**Exercise description**
Can you give the lines of the material below, from the line with "family: Lythraceae" up to and including the line with "scientific name: Chelonia mydas", as a numbered list with any blank lines left out?

━━ Records to process ━━

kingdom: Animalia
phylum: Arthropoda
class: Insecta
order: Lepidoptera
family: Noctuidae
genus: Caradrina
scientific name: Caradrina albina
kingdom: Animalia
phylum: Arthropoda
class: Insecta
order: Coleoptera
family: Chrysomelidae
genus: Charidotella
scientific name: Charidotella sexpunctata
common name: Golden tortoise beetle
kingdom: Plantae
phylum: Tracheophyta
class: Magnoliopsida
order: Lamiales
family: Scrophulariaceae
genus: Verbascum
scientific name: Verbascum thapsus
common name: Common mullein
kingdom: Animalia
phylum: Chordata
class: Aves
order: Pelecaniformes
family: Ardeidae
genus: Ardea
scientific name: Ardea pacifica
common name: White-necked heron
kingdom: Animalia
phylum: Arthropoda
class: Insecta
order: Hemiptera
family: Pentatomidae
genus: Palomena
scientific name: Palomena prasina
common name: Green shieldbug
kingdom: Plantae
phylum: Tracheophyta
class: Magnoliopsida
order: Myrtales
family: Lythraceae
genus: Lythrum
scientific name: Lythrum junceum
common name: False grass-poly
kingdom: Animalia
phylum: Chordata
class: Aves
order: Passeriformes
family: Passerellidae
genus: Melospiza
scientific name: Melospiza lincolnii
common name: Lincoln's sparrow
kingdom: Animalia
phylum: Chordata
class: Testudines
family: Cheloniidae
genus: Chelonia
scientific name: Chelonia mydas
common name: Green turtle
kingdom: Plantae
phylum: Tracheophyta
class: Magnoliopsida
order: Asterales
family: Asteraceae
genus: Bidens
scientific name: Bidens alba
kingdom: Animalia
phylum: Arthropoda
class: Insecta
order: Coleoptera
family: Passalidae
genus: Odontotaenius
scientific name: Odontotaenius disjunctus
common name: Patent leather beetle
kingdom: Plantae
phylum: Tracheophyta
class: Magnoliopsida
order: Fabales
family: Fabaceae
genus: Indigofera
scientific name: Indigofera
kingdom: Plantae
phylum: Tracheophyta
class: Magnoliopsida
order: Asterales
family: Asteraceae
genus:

━━━

**Correct result**
1. family: Lythraceae
2. genus: Lythrum
3. scientific name: Lythrum junceum
4. common name: False grass-poly
5. kingdom: Animalia
6. phylum: Chordata
7. class: Aves
8. order: Passeriformes
9. family: Passerellidae
10. genus: Melospiza
11. scientific name: Melospiza lincolnii
12. common name: Lincoln's sparrow
13. kingdom: Animalia
14. phylum: Chordata
15. class: Testudines
16. family: Cheloniidae
17. genus: Chelonia
18. scientific name: Chelonia mydas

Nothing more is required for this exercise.